··· RECORDS SHOWN

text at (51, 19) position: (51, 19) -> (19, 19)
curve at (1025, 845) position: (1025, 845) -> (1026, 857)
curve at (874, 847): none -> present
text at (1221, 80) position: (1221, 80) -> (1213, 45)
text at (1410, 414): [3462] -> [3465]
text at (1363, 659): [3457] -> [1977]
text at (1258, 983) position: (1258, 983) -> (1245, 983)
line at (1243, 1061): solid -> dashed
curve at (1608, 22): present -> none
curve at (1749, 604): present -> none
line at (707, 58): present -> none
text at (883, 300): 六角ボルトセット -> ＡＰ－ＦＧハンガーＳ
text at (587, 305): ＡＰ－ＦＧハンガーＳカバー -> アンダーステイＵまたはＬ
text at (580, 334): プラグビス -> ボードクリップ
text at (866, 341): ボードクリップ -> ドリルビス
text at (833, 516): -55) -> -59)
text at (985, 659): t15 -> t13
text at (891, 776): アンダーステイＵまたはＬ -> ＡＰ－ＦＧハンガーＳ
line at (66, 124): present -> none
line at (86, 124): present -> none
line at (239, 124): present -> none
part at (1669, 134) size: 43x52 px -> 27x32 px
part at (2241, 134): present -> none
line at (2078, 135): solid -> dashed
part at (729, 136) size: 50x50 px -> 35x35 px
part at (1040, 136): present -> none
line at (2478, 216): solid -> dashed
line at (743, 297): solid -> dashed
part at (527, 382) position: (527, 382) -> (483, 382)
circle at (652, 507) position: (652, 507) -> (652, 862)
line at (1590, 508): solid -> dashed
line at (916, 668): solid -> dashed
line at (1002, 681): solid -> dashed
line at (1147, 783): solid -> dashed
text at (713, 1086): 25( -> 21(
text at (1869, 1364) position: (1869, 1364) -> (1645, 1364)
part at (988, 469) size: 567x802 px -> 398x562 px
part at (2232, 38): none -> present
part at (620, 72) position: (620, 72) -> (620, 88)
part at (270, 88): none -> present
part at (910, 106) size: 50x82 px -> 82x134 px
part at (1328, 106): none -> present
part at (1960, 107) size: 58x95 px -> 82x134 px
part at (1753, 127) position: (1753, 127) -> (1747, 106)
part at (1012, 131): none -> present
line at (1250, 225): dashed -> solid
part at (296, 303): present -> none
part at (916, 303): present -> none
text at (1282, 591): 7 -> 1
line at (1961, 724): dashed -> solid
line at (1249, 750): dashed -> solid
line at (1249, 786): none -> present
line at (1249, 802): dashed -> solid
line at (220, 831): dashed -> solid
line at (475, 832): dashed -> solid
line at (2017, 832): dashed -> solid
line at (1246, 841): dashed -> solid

······

Reproduce verbatim the lines of the listing above, starting at its first line and ending at the line containing "curve at (1608, 22): present -> none", with both of those lines included.

• _CORRECT OUTPUT_
text at (51, 19) position: (51, 19) -> (19, 19)
curve at (1025, 845) position: (1025, 845) -> (1026, 857)
curve at (874, 847): none -> present
text at (1221, 80) position: (1221, 80) -> (1213, 45)
text at (1410, 414): [3462] -> [3465]
text at (1363, 659): [3457] -> [1977]
text at (1258, 983) position: (1258, 983) -> (1245, 983)
line at (1243, 1061): solid -> dashed
curve at (1608, 22): present -> none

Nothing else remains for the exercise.